De recuerdos y lunas

Maravilla

Hay dos cosas que en los últimos tiempos han despertado mi instinto cazador, instinto que dicen primitivo. Una, las pomposas presentaciones en PowerPoint que nos amenazan durante todo el año en conferencias, cursos, promociones... Y otra, propia de las fechas navideñas, los Papá Noel descolgados en balcones y ventanas. En ambos casos siento una indomable necesidad de tener una escopeta a mano para intentar diana. Lo siento por sentirme violento. Pero no puedo evitarlo. Es irresistible. Instinto.

Con las presentaciones en PowerPoint me viene a la memoria –remembro, leal Andrés Leal, remembro– algún pimpapum de feria articulado por el que aparecían y desaparecían, se tumbaban y se levantaban, patitos metálicos, amarillos con puntos grises, acribillados de balín, navegando sobre una cadena grasienta de ruidos. Así veo yo las palabras y las imágenes cuando algún colega imparte lección dosificándonos, a golpe de clics, los conceptos y los dibujos, los esquemas y las ilustraciones, administrándolos con mayor o menor animación: giros, parpadeos y cabrioladas, lectura en espejo y lectura normal, boca arriba y boca abajo, entrando o saliendo por la derecha, por la izquierda, piruetas de colores... Y a veces se me ocurre que alguien podría gritar: ¡Plato! Lo mismo con los Papá Noel. Pero estático. Sin movimiento. Como en aquellos pimpampums en los que había que atinar a un mondadientes. Eso con la imposible puntería de unos rifles que siempre suponíamos trucados.

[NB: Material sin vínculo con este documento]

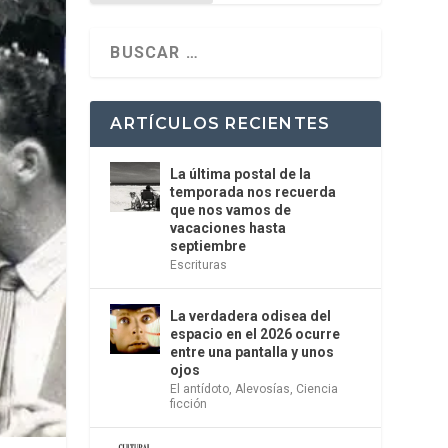
ARTÍCULOS RECIENTES
La última postal de la
temporada nos recuerda
que nos vamos de
vacaciones hasta
septiembre
Escrituras
La verdadera odisea del
espacio en el 2026 ocurre
entre una pantalla y unos
ojos
El antídoto
,
Alevosías
,
Ciencia
ficción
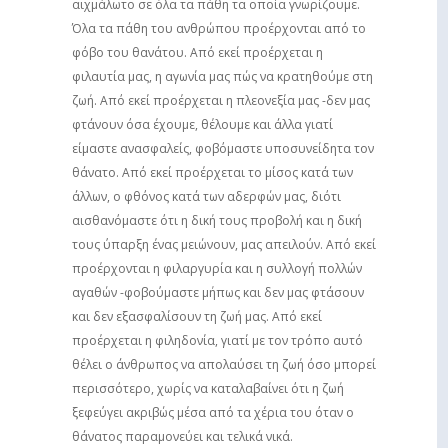
αιχμάλωτο σε όλα τα πάθη τα οποία γνωρίζουμε.
Όλα τα πάθη του ανθρώπου προέρχονται από το
φόβο του θανάτου. Από εκεί προέρχεται η
φιλαυτία μας, η αγωνία μας πώς να κρατηθούμε στη
ζωή. Από εκεί προέρχεται η πλεονεξία μας -δεν μας
φτάνουν όσα έχουμε, θέλουμε και άλλα γιατί
είμαστε ανασφαλείς, φοβόμαστε υποσυνείδητα τον
θάνατο. Από εκεί προέρχεται το μίσος κατά των
άλλων, ο φθόνος κατά των αδερφών μας, διότι
αισθανόμαστε ότι η δική τους προβολή και η δική
τους ύπαρξη ένας μειώνουν, μας απειλούν. Από εκεί
προέρχονται η φιλαργυρία και η συλλογή πολλών
αγαθών -φοβούμαστε μήπως και δεν μας φτάσουν
και δεν εξασφαλίσουν τη ζωή μας. Από εκεί
προέρχεται η φιληδονία, γιατί με τον τρόπο αυτό
θέλει ο άνθρωπος να απολαύσει τη ζωή όσο μπορεί
περισσότερο, χωρίς να καταλαβαίνει ότι η ζωή
ξεφεύγει ακριβώς μέσα από τα χέρια του όταν ο
θάνατος παραμονεύει και τελικά νικά.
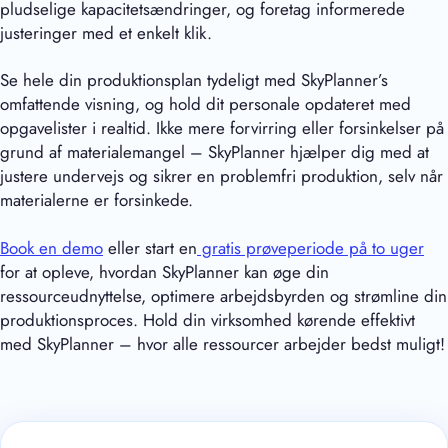
pludselige kapacitetsændringer, og foretag informerede
justeringer med et enkelt klik.
Se hele din produktionsplan tydeligt med SkyPlanner’s
omfattende visning, og hold dit personale opdateret med
opgavelister i realtid. Ikke mere forvirring eller forsinkelser på
grund af materialemangel – SkyPlanner hjælper dig med at
justere undervejs og sikrer en problemfri produktion, selv når
materialerne er forsinkede.
Book en demo
eller start en
gratis prøveperiode på to uger
for at opleve, hvordan SkyPlanner kan øge din
ressourceudnyttelse, optimere arbejdsbyrden og strømline din
produktionsproces. Hold din virksomhed kørende effektivt
med SkyPlanner – hvor alle ressourcer arbejder bedst muligt!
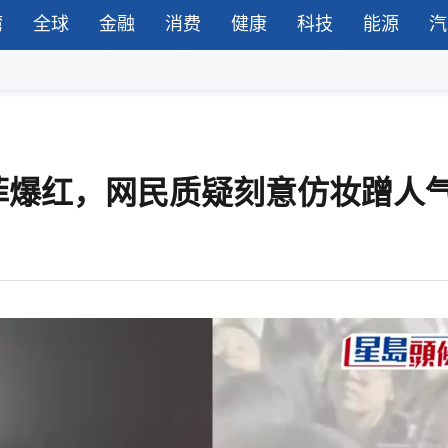
湾
全球
金融
消费
健康
科技
能源
汽
菲爆红，网民质疑刻意仿妆蹭人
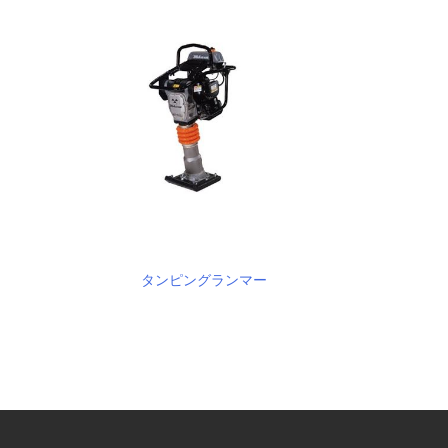
タンピングランマー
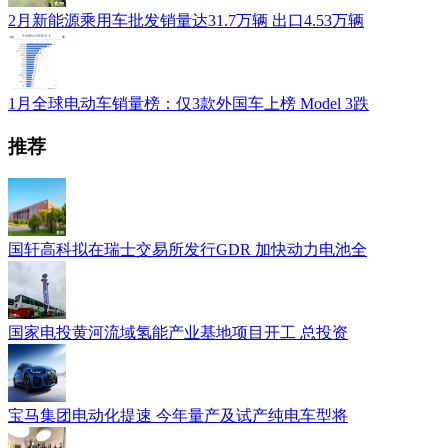
2月新能源乘用车批发销量达31.7万辆 出口4.53万辆
1月全球电动车销量榜：仅3款外国车上榜 Model 3跌
推荐
国轩高科拟在瑞士交易所发行GDR 加快动力电池全
国家电投黄河流域氢能产业基地项目开工 总投资
宝马集团电动化提速 今年量产及试产纯电车型将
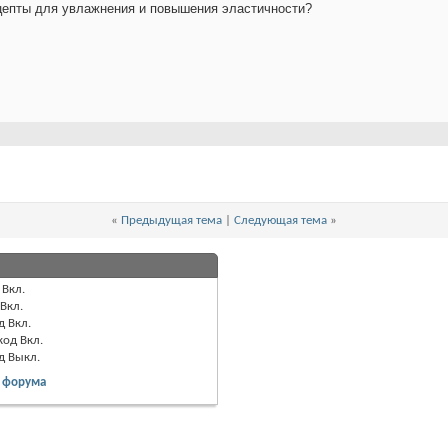
цепты для увлажнения и повышения эластичности?
«
Предыдущая тема
|
Следующая тема
»
Вкл.
Вкл.
д
Вкл.
код
Вкл.
од
Выкл.
 форума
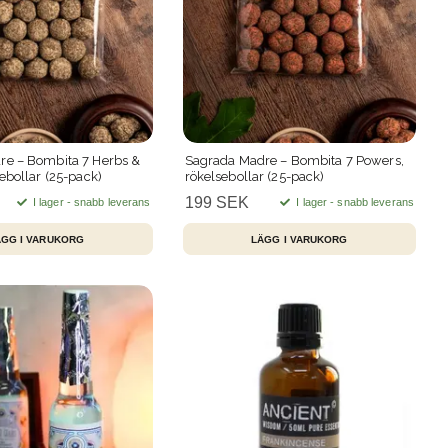
re – Bombita 7 Herbs &
Sagrada Madre – Bombita 7 Powers,
ebollar (25-pack)
rökelsebollar (25-pack)
199 SEK
I lager - snabb leverans
I lager - snabb leverans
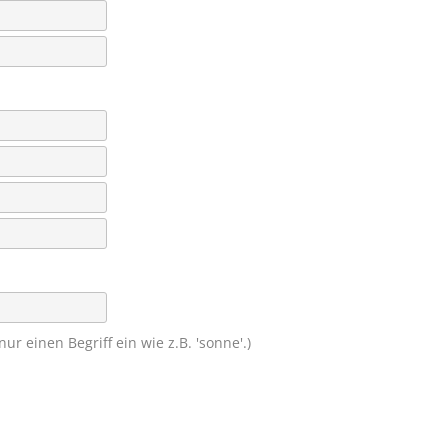
r einen Begriff ein wie z.B. 'sonne'.)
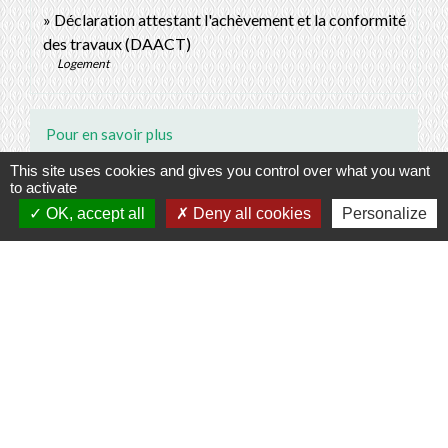
Déclaration attestant l'achèvement et la conformité
des travaux (DAACT)
Logement
Pour en savoir plus
This site uses cookies and gives you control over what you want
open_in_new
Le permis modificatif
to activate
Ordre des architectes
OK, accept all
Deny all cookies
Personalize
Condition d’obtention d’un permis de construire
open_in_new
modificatif
Agence nationale pour l'information sur le logement (Anil)
Dépôt d'un permis modificatif lorsque 2 personnes
open_in_new
sont co-titulaires d'un permis
Sénat
Signaler une erreur sur cette page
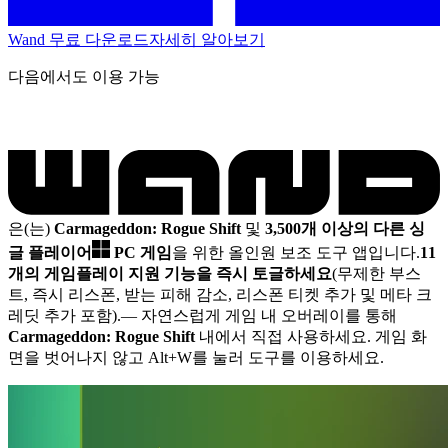
Wand 무료 다운로드
자세히 알아보기
다음에서도 이용 가능
은(는)
Carmageddon: Rogue Shift
및
3,500개 이상의 다른 싱
글 플레이어
PC 게임
을 위한 올인원 보조 도구 앱입니다.
11
개의 게임플레이 지원 기능을 즉시 토글하세요
(무제한 부스
트, 즉시 리스폰, 받는 피해 감소, 리스폰 티켓 추가 및 메타 크
레딧 추가 포함).
— 자연스럽게 게임 내 오버레이를 통해
Carmageddon: Rogue Shift
내에서 직접 사용하세요. 게임 화
면을 벗어나지 않고 Alt+W를 눌러 도구를 이용하세요.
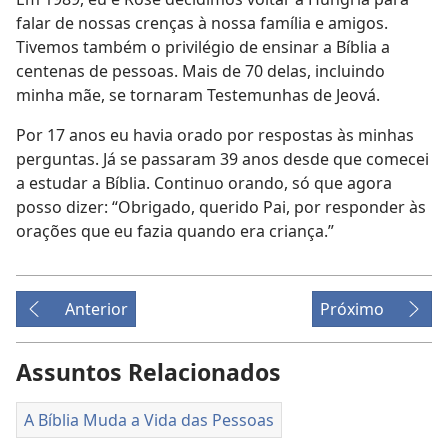
falar de nossas crenças à nossa família e amigos.
Tivemos também o privilégio de ensinar a Bíblia a
centenas de pessoas. Mais de 70 delas, incluindo
minha mãe, se tornaram Testemunhas de Jeová.
Por 17 anos eu havia orado por respostas às minhas
perguntas. Já se passaram 39 anos desde que comecei
a estudar a Bíblia. Continuo orando, só que agora
posso dizer: “Obrigado, querido Pai, por responder às
orações que eu fazia quando era criança.”
Anterior
Próximo
Assuntos Relacionados
A Bíblia Muda a Vida das Pessoas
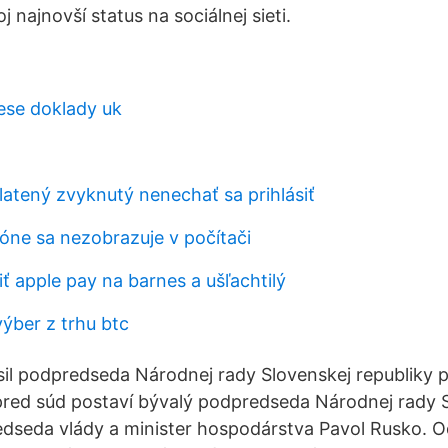
j najnovší status na sociálnej sieti.
ese doklady uk
latený zvyknutý nenechať sa prihlásiť
fóne sa nezobrazuje v počítači
ť apple pay na barnes a ušľachtilý
ýber z trhu btc
ásil podpredseda Národnej rady Slovenskej republiky 
pred súd postaví bývalý podpredseda Národnej rady 
edseda vlády a minister hospodárstva Pavol Rusko. 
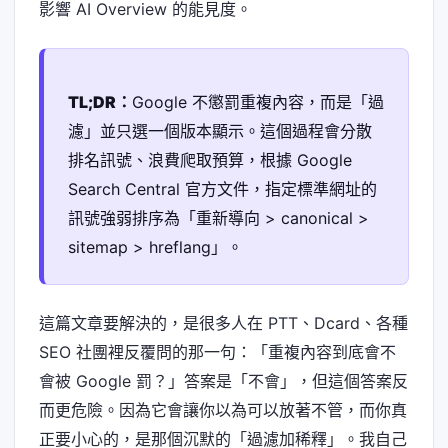
影響 AI Overview 的能見度。
TL;DR：
Google 不懲罰重複內容，而是「過
濾」並只選一個版本顯示。這個過程會分散
排名訊號、浪費爬取預算，根據 Google
Search Central 官方文件，指定標準網址的
訊號強弱排序為「重新導向 > canonical >
sitemap > hreflang」。
這篇文章要解決的，是很多人在 PTT、Dcard、各種
SEO 社團裡反覆問的那一句：「重複內容到底會不
會被 Google 罰？」答案是「不會」，但這個答案反
而更危險。因為它會讓你以為可以放著不管，而你真
正要小心的，是那個沉默的「過濾加稀釋」。我自己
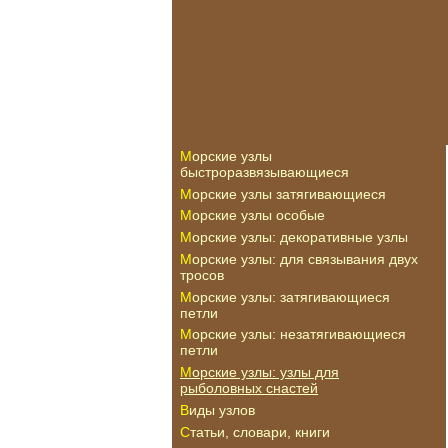
Морские узлы
быстроразвязывающиеся
Морские узлы затягивающиеся
Морские узлы особые
Морские узлы: декоративные узлы
Морские узлы: для связывания двух
тросов
Морские узлы: затягивающиеся
петли
Морские узлы: незатягивающиеся
петли
Морские узлы: узлы для
рыболовных снастей
Виды узлов
Статьи, словари, книги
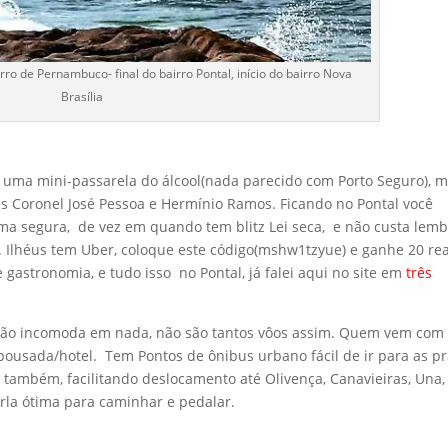
rro de Pernambuco- final do bairro Pontal, início do bairro Nova
Brasília
, uma mini-passarela do álcool(nada parecido com Porto Seguro), 
 Coronel José Pessoa e Hermínio Ramos. Ficando no Pontal você
orma segura, de vez em quando tem blitz Lei seca, e não custa lemb
l. Ilhéus tem Uber, coloque este código(mshw1tzyue) e ganhe 20 rea
gastronomia, e tudo isso no Pontal, já falei aqui no site em
três
não incomoda em nada, não são tantos vôos assim. Quem vem com
pousada/hotel. Tem Pontos de ônibus urbano fácil de ir para as pr
l também, facilitando deslocamento até Olivença, Canavieiras, Una,
la ótima para caminhar e pedalar.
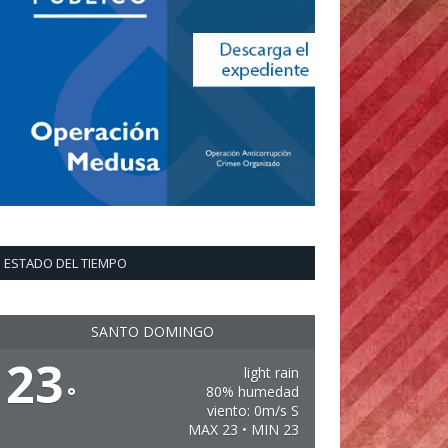
ESTADO DEL TIEMPO
SANTO DOMINGO
23
light rain
°
80% humedad
viento: 0m/s S
MAX 23 • MIN 23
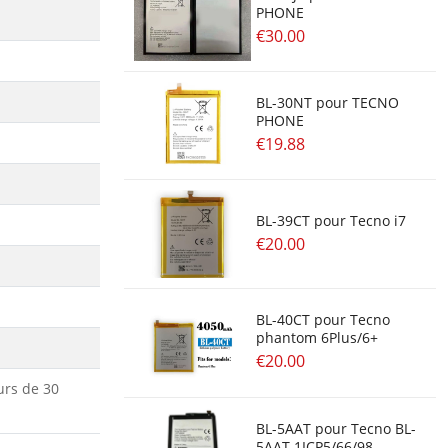
PHONE
€30.00
BL-30NT pour TECNO
PHONE
€19.88
BL-39CT pour Tecno i7
€20.00
BL-40CT pour Tecno
phantom 6Plus/6+
€20.00
urs de 30
BL-5AAT pour Tecno BL-
5AAT 1ICP5/66/98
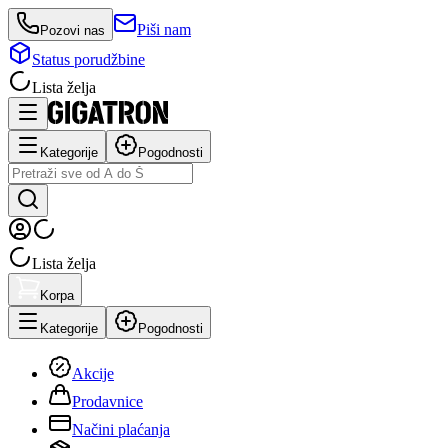
Piši nam
Pozovi nas
Status porudžbine
Lista želja
Kategorije
Pogodnosti
Lista želja
Korpa
Kategorije
Pogodnosti
Akcije
Prodavnice
Načini plaćanja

Pero yo no quería hablar de mi instinto cazador que siento troglodítico y que creía muerto. Pero debía de estar sólo dormido, porque ahora ha despertado. Yo quería hablar de la Navidad. Si para mí son fechas que no necesito especial motivación para estimarlas, este año, desde que en agosto agradeciéramos a Ramón Tomás su felicitación navideña del año pasado, aquella que nos regaló cuando la presentación del "Día 4 que me fuera" del embozado Andrés Ferrándiz Domene, Ramón Tomás ha seguido enviándonos tarjetas de otros años que han venido a decorar mi casa de Navidad paulatinamente, con la constancia más o menos regular, pero siempre entrañable, que tiene el correo tradicional. En casa, estamos encantados con sus tarjetas, especialmente mis hijas Carmen y Teresa que aprecian la manualidad de Ramón como magia y quieren imitar la mucha fantasía. Y la generosidad de Ramón ha sido tanta que cuando vienen del colegio se han acostumbrado a escudriñar el buzón, ya no para ver como de costumbre si les ha llegado la revista infantil que coleccionan o alguna carta de los tíos de Santander, sino para ver si entre los sobres que rebosan hay alguno que ponga en el remite Ramón Tomás... Villena. Cuando encuentran alguno gritan: ¡Bien! Y han aprendido y saben que las cartas de Ramón hay que abrirlas con cuidado, como quien abre celofán para descubrir un frágil regalo. Con mucha delicadeza.

Ramón nos dirá que exageramos aplaudiendo su labor, pero todo lo que vivo y descubro en torno a estas tarjetas manuales es maravilla. Maravilla porque son muy bonitas. Maravilla porque son muy ingeniosas. Maravilla porque son trabajo artesano que se cobra el afecto. Maravilla porque algunas nos traen espacios villeneros que abandonamos por venirnos forasteros a estas tierras donde el río muerto. Maravilla porque la labor de Ramón es labor de filigranas que sólo se explica desde un enorme aprecio a la amistad. En una de ellas –que es despegable de delicados abetos geométricos– se cita al poeta Tagore: "Yo dormía y soñé que la Vida era Alegría. Desperté y vi que la Vida era Servicio. Serví y comprendí que el Servicio es la Alegría". La cita nos explica el tanto afán entregado de Ramón.